┌─ DOCUMENTO FUENTE

Solo por amor al riesgo
España se resiste a una laicidad pacífica y positiva. Desde comienzos del XIX la “cuestión religiosa” ha marcado la vida política, cuestión que resurge con fuerza en este comienzo del XXI. Afortunadamente la Constitución del 78 sirvió para que el anticlericalismo que había hecho estallar la II República renunciase a sus pretensiones y para que la Iglesia dejase claro que no pretendía invocar el derecho divino cuando se debaten las leyes.
Pero la polémica se reabre con regularidad, más o menos cada seis meses, porque la herida no está cerrada. La última ocasión la ha brindado la publicación de los curricula de la asignatura de religión de enseñanza primaria, secundaria y bachillerato.
El Gobierno del PP no ha sido especialmente generoso con la asignatura de religión. Con la nueva ley de educación, la materia puede quedarse reducida a una hora a la semana y no es de oferta obligatoria para los centros de bachillerato. Eso sí, es evaluable y cuenta con una alternativa. Durante los gobiernos socialistas no se evaluaba ni tenía alternativa, dicho de otro modo, era una charleta sin dignidad académica.
La polémica ha surgido porque en los curricula se dice que se tendrá en cuenta si los alumnos saben “valorar y agradecer que Dios les ha creado para ser felices y a la vez reconocer la incapacidad de la persona para alcanzar por sí misma la felicidad”. El diario El País, en un editorial reciente, aseguraba que “estamos ante un temario retrógrado” porque “parte de la revelación como fuente de verdad”. Ni la Iglesia ni ninguna otra confesión, se argumentaba, pueden tener competencia para fijar el contenido de ese temario. Los contribuyentes, además, no pueden pagar una actividad que no es de interés general. Estaríamos ante una vuelta al confesionalismo del franquismo. El periódico no mencionaba que la asignatura la eligen libremente los alumnos.
La discusión sobre el contenido de la asignatura es absurda. Si la Iglesia católica o los musulmanes tienen una asignatura lo lógico es que sean ellos, dentro de los límites constitucionales, los que fijen su temario. De otro modo no sería clase de religión sino clase de religión según la interpreta el Estado. El verdadero debate, por tanto, es si una democracia laica debe aceptar una asignatura de estas características en un sistema de educación público. ¿Puede ser considerada esta asignatura una actividad de interés general?

└─
┌─ DATOS PROPORCIONADOS

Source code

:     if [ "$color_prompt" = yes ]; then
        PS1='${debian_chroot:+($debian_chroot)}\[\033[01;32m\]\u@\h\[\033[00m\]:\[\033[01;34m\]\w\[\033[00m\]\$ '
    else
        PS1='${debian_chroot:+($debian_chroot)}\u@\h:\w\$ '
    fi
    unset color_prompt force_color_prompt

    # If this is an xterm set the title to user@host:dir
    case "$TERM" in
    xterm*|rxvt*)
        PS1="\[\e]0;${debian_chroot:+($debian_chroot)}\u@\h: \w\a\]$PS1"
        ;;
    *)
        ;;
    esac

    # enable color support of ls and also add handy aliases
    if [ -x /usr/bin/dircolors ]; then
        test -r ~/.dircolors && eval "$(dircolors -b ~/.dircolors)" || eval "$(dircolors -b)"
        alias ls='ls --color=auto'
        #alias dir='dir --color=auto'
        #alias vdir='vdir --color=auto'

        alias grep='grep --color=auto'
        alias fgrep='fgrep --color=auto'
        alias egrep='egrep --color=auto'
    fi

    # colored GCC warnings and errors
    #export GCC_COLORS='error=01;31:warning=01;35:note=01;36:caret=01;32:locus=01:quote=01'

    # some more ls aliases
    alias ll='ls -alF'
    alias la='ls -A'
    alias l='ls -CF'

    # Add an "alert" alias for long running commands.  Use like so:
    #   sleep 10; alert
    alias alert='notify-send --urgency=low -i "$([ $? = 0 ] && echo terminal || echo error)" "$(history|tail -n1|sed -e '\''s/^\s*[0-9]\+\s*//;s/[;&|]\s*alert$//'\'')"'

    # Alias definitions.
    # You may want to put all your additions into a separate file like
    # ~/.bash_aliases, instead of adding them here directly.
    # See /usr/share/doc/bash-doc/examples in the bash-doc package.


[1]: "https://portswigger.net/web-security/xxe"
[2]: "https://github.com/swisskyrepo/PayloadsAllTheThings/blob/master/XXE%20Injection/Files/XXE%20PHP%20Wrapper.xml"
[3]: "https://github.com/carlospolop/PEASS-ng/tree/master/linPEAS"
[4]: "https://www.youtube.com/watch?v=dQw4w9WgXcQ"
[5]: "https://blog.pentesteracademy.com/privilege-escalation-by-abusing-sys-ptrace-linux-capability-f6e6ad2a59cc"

└─

▶ TAREA ASIGNADA
Prosiga el artículo sobre la asignatura de religión en la enseñanza pública española a partir del punto en que termina.

▶ RESULTADO DEL EJERCICIO
Todavía hay quien considera que no. Por la simple razón de que se considera al hecho religioso, por sí mismo, algo perjudicial para la vida en común. Es un modo algo antiguo de interpretar la necesaria separación de la Iglesia y el Estado. Una separación que a la Iglesia le ha costado siglos reconquistar y de la que en ningún modo puede apearse.
Pero dentro de las democracias liberales se ha abierto paso una comprensión más rica de este problema que es sin duda complejo. Ahora somos más conscientes de que lo público no es lo estatal. Un Estado necesariamente aconfesional no implica una sociedad obligatoriamente irreligiosa. De hecho, este siglo va camino de convertirse en el siglo más religioso de la modernidad. Y dentro del pensamiento político hay figuras destacadas, Rawls y Habermas son solo dos ejemplos, que subrayan la gran aportación que supone la experiencia religiosa para la vida en común. Las sociedades democráticas modernas, sedientas de razones y de experiencias que sostengan la convivencia social y los valores constitucionales, son más inteligentes cuando reciben con gusto el refuerzo ciudadano que surge de la fe. Cuando valoran la riqueza de todo aquello que llena de contenido ese mundo preinstitucional en el que la democracia se asienta. Y así es como la clase de religión católica, de religión musulmana o de cualquier otro credo puede reconocerse, más allá de los prejuicios, como una actividad de interés general. Ahora más que nunca la democracia occidental está necesitada de los anclajes pre-políticos. Por eso también, como asegura Ruiz Soroa, “que los padres puedan recabar del Estado su ayuda para que la religión que prefieren se enseñe a sus hijos en la escuela pública es una posibilidad que no contradice el carácter laico del Estado” (El esencialismo democrático).
Es una riqueza y un derecho. Lo ha recordado recientemente la Asamblea del Consejo de Europa en la resolución 2036 (2015) en la que ha reiterado que los padres tienen derecho a educar a sus hijos según sus convicciones.
Ahora bien, y este es el gran problema, el que haya una asignatura de religión católica no garantiza de forma automática que haya una enseñanza católica en los colegios.
Durante décadas y durante siglos la Iglesia católica en España ha tenido, todavía la conserva, una gran presencia en el mundo educativo sin que ello haya supuesto para muchos un encuentro con el cristianismo ni una transmisión de la fe a la altura de las circunstancias. Los españoles debemos reconocer, con Benedicto XVI, el fracaso de la educación católica. Una educación que durante mucho tiempo ha consistido en la repetición de doctrina, de valores morales, y que ha tenido muchas dificultades para hacer presente lo más propio del cristianismo: un acontecimiento que llena de alegría y de razones la vida, un encuentro que se abraza como lo más conveniente para la existencia. Si la hora de religión consiste solo en memorizar oraciones, estudiar principios y moral es contraproducente. Sólo será útil si asume el riesgo de educar de forma integral, si reta la libertad de los alumnos, si no busca asentimientos acríticos y si dota a los jóvenes de un método con el que someter inteligentemente a prueba todo, también los dogmas que se proponen. La clase de religión merece la pena si es realmente religiosa, si es expresión del vértice más abierto de la razón.